Reputation: 177
Some code:
implicit val formats = Serialization.formats(NoTypeHints)
case class DataClass(id: String, name: String)
val dataSource = env
.addSource(new FlinkKinesisConsumer[String](s"data-stream-$stage", new SimpleStringSchema, consumerConfig))
.uid(s"data-stream-$stage-source-id").name("dataSource")
.map(json => read[DataClass](json))
Here I am taking data from kinesis stream and do serialization into my data class.
Everything works fine, but now there is a need to add the ability to receive data in one more additional format (e.g. DataClassSecond
)
One of the options, add an additional data source and process them in your own stream.
But this requires an additional kinesis queue. and I'm not sure if this is a good approach Is there any approach to receive different data from kinesis and then, depending on the type, split the stream?
Upvotes: 0
Views: 224
Reputation: 3864
You may try to filter
the DataStream[String]
based on fields, so that you will get two or more streams that only contain elements with proper JSON format.

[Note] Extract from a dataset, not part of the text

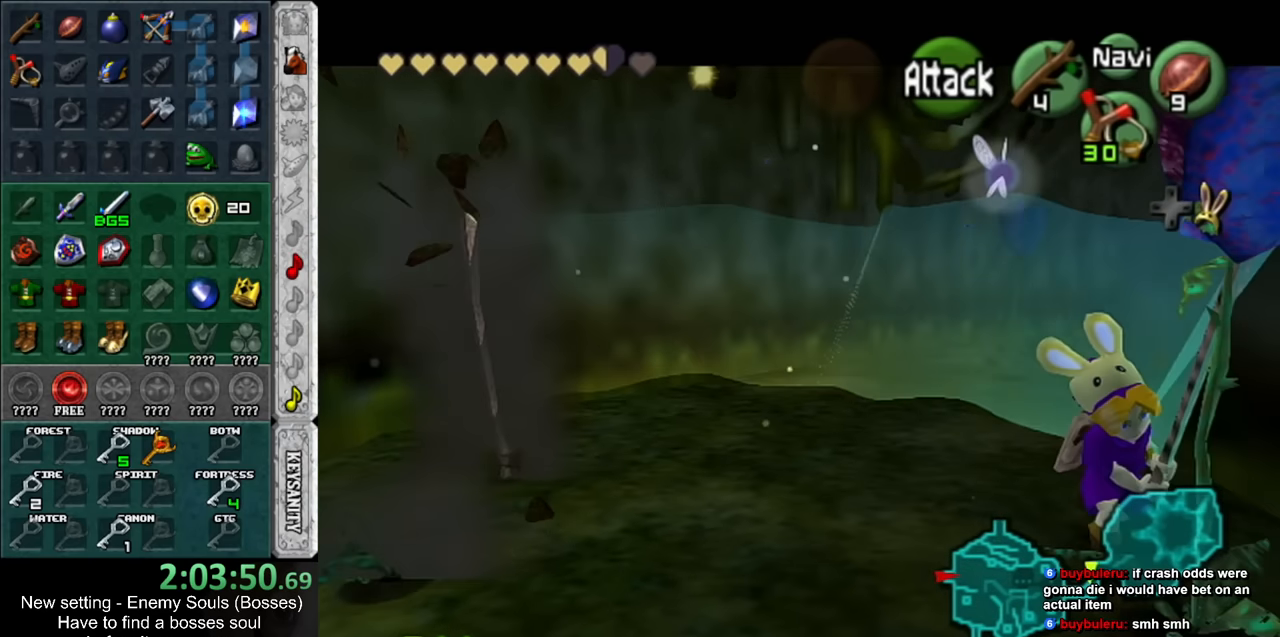
{"buttons": [], "left_stick": "up-left", "right_stick": "center", "events": [[150, "left_stick", "left"], [416, "left_stick", "up-left"]]}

So the simplest way to do it would be something like:
val streamDataClass = sourceStream.filter(_.contains("name"))
val streamDataClassSecond = sourceStream.filter(_.contains("surname"))
This will only work if the name
and surname
are unique to each DataClass
. A little more efficient thing to do probably would be to first map
the DataStream
to some common format or use something like Either
as deserialization result and then check if it was successful.
Upvotes: 1